TASK GOAL: Leaving out the pictures, reproduce each record exactly and in full.

........

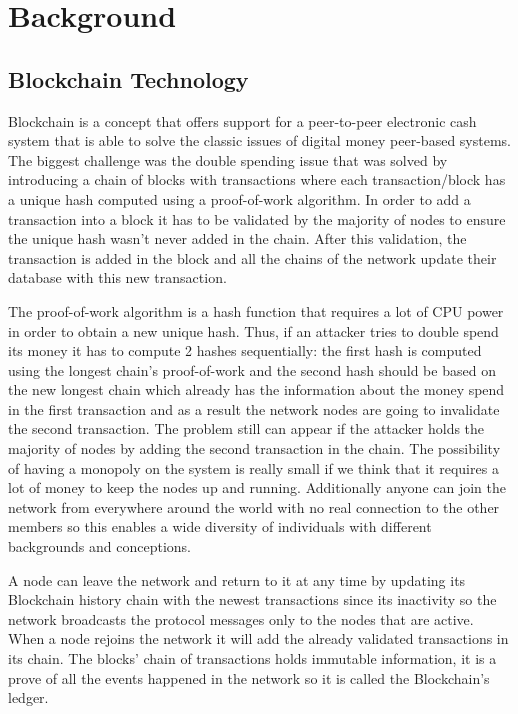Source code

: \chapter{Background}
\label{chapter:chapter1}

\section{Blockchain Technology}
\label{sec:chapter1-section1}

Blockchain is a concept that offers support for a peer-to-peer electronic cash system that is able to solve the classic issues of digital money peer-based systems. The biggest challenge was the double spending issue that was solved by introducing a chain of blocks with transactions where each transaction/block has a unique hash computed using a proof-of-work algorithm. In order to add a transaction into a block it has to be validated by the majority of nodes to ensure the unique hash wasn't never added in the chain. After this validation, the transaction is added in the block and all the chains of the network update their database with this new transaction. 

The proof-of-work algorithm is a hash function that requires a lot of CPU power in order to obtain a new unique hash. Thus, if an attacker tries to double spend its money it has to compute 2 hashes sequentially: the first hash is computed using the longest chain's proof-of-work and the second hash should be based on the new longest chain which already has the information about the money spend in the first transaction and as a result the network nodes are going to invalidate the second transaction. The problem still can appear if the attacker holds the majority of nodes by adding the second transaction in the chain. The possibility of having a monopoly on the system is really small if we think that it requires a lot of money to keep the nodes up and running. Additionally anyone can join the network from everywhere around the world with no real connection to the other members so this enables a wide diversity of individuals with different backgrounds and conceptions.

A node can leave the network and return to it at any time by updating its Blockchain history chain with the newest transactions since its inactivity so the network broadcasts the protocol messages only to the nodes that are active. When a node rejoins the network it will add the already validated transactions in its chain. The blocks' chain of transactions holds immutable information, it is a prove of all the events happened in the network so it is called the Blockchain's ledger.

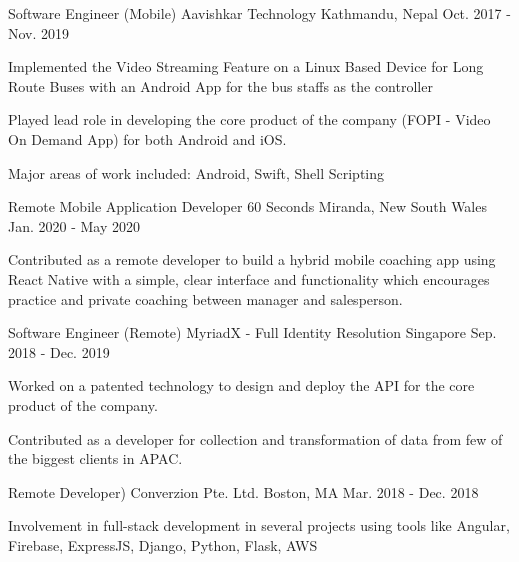 
\begin{cventries}
  \cventry
    {Software Engineer (Mobile)} %
    {Aavishkar Technology} %
    {Kathmandu, Nepal} %
    {Oct. 2017 - Nov. 2019} %
    {
      \begin{cvitems} %
        \item {Implemented the Video Streaming Feature on a Linux Based Device for Long Route Buses with an Android App for the bus staffs as the controller}
        \item {Played lead role in developing the core product of the company (FOPI - Video On Demand App) for both Android and iOS.}
        \item {Major areas of work included: Android, Swift, Shell Scripting}
      \end{cvitems}
    }
    
  \cventry
    {Remote Mobile Application Developer} %
    {60 Seconds} %
    {Miranda, New South Wales} %
    {Jan. 2020 - May 2020} %
    {
      \begin{cvitems} %
        \item {Contributed as a remote developer to build a hybrid mobile coaching app using React Native with a simple, clear interface and functionality which encourages practice and private coaching between manager and salesperson.}
      \end{cvitems}
    }

  \cventry
    {Software Engineer (Remote)} %
    {MyriadX - Full Identity Resolution} %
    {Singapore} %
    {Sep. 2018 - Dec. 2019} %
    {
      \begin{cvitems} %
        \item {Worked on a patented technology to design and deploy the API for the core product of the company.}
        \item {Contributed as a developer for collection and transformation of data from few of the biggest clients in APAC.}
      \end{cvitems}
    }

  \cventry
    {Remote Developer)} %
    {Converzion Pte. Ltd.} %
    {Boston, MA} %
    {Mar. 2018 - Dec. 2018} %
    {
      \begin{cvitems} %
        \item {Involvement in full-stack development in several projects using tools like Angular, Firebase, ExpressJS, Django, Python, Flask, AWS}
      \end{cvitems}
    }


\end{cventries}
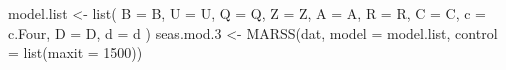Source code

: \begin{Schunk}
\begin{Sinput}
 model.list <- list(
   B = B, U = U, Q = Q, Z = Z, A = A, R = R,
   C = C, c = c.Four, D = D, d = d
 )
 seas.mod.3 <- MARSS(dat, model = model.list, control = list(maxit = 1500))
\end{Sinput}
\end{Schunk}

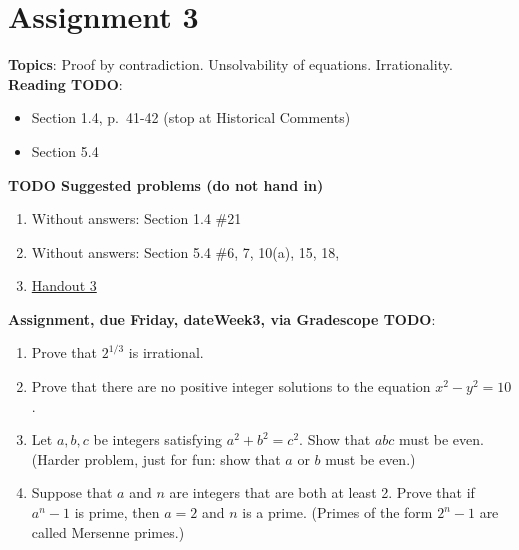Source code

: \documentclass[12pt]{article}
\begin{document}
\section[3 (due \csname dateWeek3\endcsname): Proof by contradiction. Unsolvability. Irrationality.]{Assignment 3}

\textbf{Topics}: Proof by contradiction. Unsolvability of equations. Irrationality.
\\

\noindent \textbf{Reading TODO}:
\begin{itemize}
\item Section 1.4, p.~41-42 (stop at Historical Comments)
\item Section 5.4
\end{itemize}




\noindent \textbf{TODO Suggested problems (do not hand in)}

\begin{enumerate}
\item Without answers: Section 1.4 \#21
\item Without answers: Section 5.4 \#6, 7, 10(a), 15, 18,
\item \href{https://www.math.emory.edu/~dzb/teaching/250Fall2021/handouts/250-H03-contradiction.pdf}{Handout 3}
\end{enumerate}

\noindent \textbf{Assignment, due Friday, \csname dateWeek3\endcsname, via Gradescope TODO}:
\begin{enumerate}
\item Prove that $2^{1/3}$ is irrational.
\item Prove that there are no positive integer solutions to the equation $x^2 - y^2 = 10$.
\item Let $a, b, c$ be integers satisfying $a^2 + b^2 = c^2$. Show that $abc$ must be even. (Harder problem, just for fun: show that $a$ or $b$ must be even.)
\item Suppose that $a$ and $n$ are integers that are both at least 2. Prove that if $a^n -1$ is prime, then $a = 2$ and $n$ is a prime. (Primes of the form $2^n - 1$ are called Mersenne primes.)
\end{enumerate}
\end{document}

........

ANSWER SPACE:
Source code

: \chapter{Background}
\label{chapter:chapter1}

\section{Blockchain Technology}
\label{sec:chapter1-section1}

Blockchain is a concept that offers support for a peer-to-peer electronic cash system that is able to solve the classic issues of digital money peer-based systems. The biggest challenge was the double spending issue that was solved by introducing a chain of blocks with transactions where each transaction/block has a unique hash computed using a proof-of-work algorithm. In order to add a transaction into a block it has to be validated by the majority of nodes to ensure the unique hash wasn't never added in the chain. After this validation, the transaction is added in the block and all the chains of the network update their database with this new transaction. 

The proof-of-work algorithm is a hash function that requires a lot of CPU power in order to obtain a new unique hash. Thus, if an attacker tries to double spend its money it has to compute 2 hashes sequentially: the first hash is computed using the longest chain's proof-of-work and the second hash should be based on the new longest chain which already has the information about the money spend in the first transaction and as a result the network nodes are going to invalidate the second transaction. The problem still can appear if the attacker holds the majority of nodes by adding the second transaction in the chain. The possibility of having a monopoly on the system is really small if we think that it requires a lot of money to keep the nodes up and running. Additionally anyone can join the network from everywhere around the world with no real connection to the other members so this enables a wide diversity of individuals with different backgrounds and conceptions.

A node can leave the network and return to it at any time by updating its Blockchain history chain with the newest transactions since its inactivity so the network broadcasts the protocol messages only to the nodes that are active. When a node rejoins the network it will add the already validated transactions in its chain. The blocks' chain of transactions holds immutable information, it is a prove of all the events happened in the network so it is called the Blockchain's ledger.

\begin{cventries}
  \cventry
    {Software Engineer (Mobile)} %
    {Aavishkar Technology} %
    {Kathmandu, Nepal} %
    {Oct. 2017 - Nov. 2019} %
    {
      \begin{cvitems} %
        \item {Implemented the Video Streaming Feature on a Linux Based Device for Long Route Buses with an Android App for the bus staffs as the controller}
        \item {Played lead role in developing the core product of the company (FOPI - Video On Demand App) for both Android and iOS.}
        \item {Major areas of work included: Android, Swift, Shell Scripting}
      \end{cvitems}
    }
    
  \cventry
    {Remote Mobile Application Developer} %
    {60 Seconds} %
    {Miranda, New South Wales} %
    {Jan. 2020 - May 2020} %
    {
      \begin{cvitems} %
        \item {Contributed as a remote developer to build a hybrid mobile coaching app using React Native with a simple, clear interface and functionality which encourages practice and private coaching between manager and salesperson.}
      \end{cvitems}
    }

  \cventry
    {Software Engineer (Remote)} %
    {MyriadX - Full Identity Resolution} %
    {Singapore} %
    {Sep. 2018 - Dec. 2019} %
    {
      \begin{cvitems} %
        \item {Worked on a patented technology to design and deploy the API for the core product of the company.}
        \item {Contributed as a developer for collection and transformation of data from few of the biggest clients in APAC.}
      \end{cvitems}
    }

  \cventry
    {Remote Developer)} %
    {Converzion Pte. Ltd.} %
    {Boston, MA} %
    {Mar. 2018 - Dec. 2018} %
    {
      \begin{cvitems} %
        \item {Involvement in full-stack development in several projects using tools like Angular, Firebase, ExpressJS, Django, Python, Flask, AWS}
      \end{cvitems}
    }


\end{cventries}
Source code

: \begin{Schunk}
\begin{Sinput}
 model.list <- list(
   B = B, U = U, Q = Q, Z = Z, A = A, R = R,
   C = C, c = c.Four, D = D, d = d
 )
 seas.mod.3 <- MARSS(dat, model = model.list, control = list(maxit = 1500))
\end{Sinput}
\end{Schunk}

Source code

: \documentclass[12pt]{article}
\begin{document}
\section[3 (due \csname dateWeek3\endcsname): Proof by contradiction. Unsolvability. Irrationality.]{Assignment 3}

\textbf{Topics}: Proof by contradiction. Unsolvability of equations. Irrationality.
\\

\noindent \textbf{Reading TODO}:
\begin{itemize}
\item Section 1.4, p.~41-42 (stop at Historical Comments)
\item Section 5.4
\end{itemize}




\noindent \textbf{TODO Suggested problems (do not hand in)}

\begin{enumerate}
\item Without answers: Section 1.4 \#21
\item Without answers: Section 5.4 \#6, 7, 10(a), 15, 18,
\item \href{https://www.math.emory.edu/~dzb/teaching/250Fall2021/handouts/250-H03-contradiction.pdf}{Handout 3}
\end{enumerate}

\noindent \textbf{Assignment, due Friday, \csname dateWeek3\endcsname, via Gradescope TODO}:
\begin{enumerate}
\item Prove that $2^{1/3}$ is irrational.
\item Prove that there are no positive integer solutions to the equation $x^2 - y^2 = 10$.
\item Let $a, b, c$ be integers satisfying $a^2 + b^2 = c^2$. Show that $abc$ must be even. (Harder problem, just for fun: show that $a$ or $b$ must be even.)
\item Suppose that $a$ and $n$ are integers that are both at least 2. Prove that if $a^n -1$ is prime, then $a = 2$ and $n$ is a prime. (Primes of the form $2^n - 1$ are called Mersenne primes.)
\end{enumerate}
\end{document}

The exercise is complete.